Ketoprak Tobong Kelana Bhakti Budaya: Bertahan di Tengah Perubahan Zaman
Kelompok ketoprak tobong Kelana Bhakti Budaya di Yogyakarta beradaptasi dengan perubahan zaman dengan tetap menjaga nilai seni dan budaya Jawa, melalui inovasi pertunjukan dan promosi digital.

Astri (45), seorang pemain teater dari Yogyakarta, tengah mempersiapkan diri untuk pentas ketoprak tobong. Ia akan memerankan tokoh dalam lakon 'Ati Segara' yang dipentaskan oleh Kelana Bhakti Budaya di Brayut, Sleman, Yogyakarta. Pementasan ini menampilkan fragmen-fragmen sejarah Mataram, menceritakan kisah pernikahan Pramodawardhani dan Rakai Pikatan, cinta Pangeran Samber Nyawa dan Raden Matah Ati, serta perpisahan Pangeran Diponegoro dan ibunya. Pertunjukan ini menjadi tantangan baru bagi Astri, yang terbiasa dengan teater modern, untuk berakting dengan bahasa Jawa halus di panggung ketoprak.
Kelana Bhakti Budaya, awalnya bernama Sri Budoyo dan berdiri di Kediri pada tahun 1992, merupakan kelompok ketoprak tobong yang unik. Istilah 'tobong' merujuk pada tradisi berpentas keliling, membawa panggung, gamelan, kostum, bahkan warung makan dan sekolah kecil untuk keluarga pemain. Namun, sejak menetap di Yogyakarta pada 2006, mereka beradaptasi dengan pertunjukan menetap karena pertimbangan finansial dan jumlah penonton yang menurun. Meskipun begitu, semangat nomaden mereka tetap ada, selalu siap berpentas di mana pun ada kesempatan.

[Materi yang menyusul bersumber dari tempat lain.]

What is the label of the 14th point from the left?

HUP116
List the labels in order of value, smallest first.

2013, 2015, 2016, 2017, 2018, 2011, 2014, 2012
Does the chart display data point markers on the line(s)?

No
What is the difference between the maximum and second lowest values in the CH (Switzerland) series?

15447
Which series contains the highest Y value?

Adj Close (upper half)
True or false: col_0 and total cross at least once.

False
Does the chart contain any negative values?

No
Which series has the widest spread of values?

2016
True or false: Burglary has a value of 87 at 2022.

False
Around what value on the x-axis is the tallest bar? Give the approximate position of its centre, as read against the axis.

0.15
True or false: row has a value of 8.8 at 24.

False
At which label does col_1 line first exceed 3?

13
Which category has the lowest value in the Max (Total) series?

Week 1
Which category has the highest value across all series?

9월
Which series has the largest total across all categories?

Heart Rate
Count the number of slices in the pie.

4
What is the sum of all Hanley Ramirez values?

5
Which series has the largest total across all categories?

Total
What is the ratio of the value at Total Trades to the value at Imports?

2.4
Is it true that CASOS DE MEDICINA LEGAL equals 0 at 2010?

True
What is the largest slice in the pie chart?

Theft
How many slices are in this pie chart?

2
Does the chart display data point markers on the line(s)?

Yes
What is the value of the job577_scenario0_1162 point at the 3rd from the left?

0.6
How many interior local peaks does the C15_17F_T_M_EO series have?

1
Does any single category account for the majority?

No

Di tengah tantangan mempertahankan eksistensi ketoprak di era modern, Risang Yuwono, pemimpin Kelana Bhakti Budaya, terus berjuang meneruskan warisan ayahnya. Ia berupaya menjaga ruh ketoprak tradisional sambil berinovasi. Kelompok ini menggeser waktu pertunjukan ke sore hari dan gencar mempromosikan pementasan melalui media sosial untuk menjangkau penonton yang lebih luas, termasuk generasi muda. Risang berkomitmen untuk tetap bertahan, memperkenalkan ketoprak kepada khalayak yang lebih besar, dan memastikan warisan budaya ini tetap lestari.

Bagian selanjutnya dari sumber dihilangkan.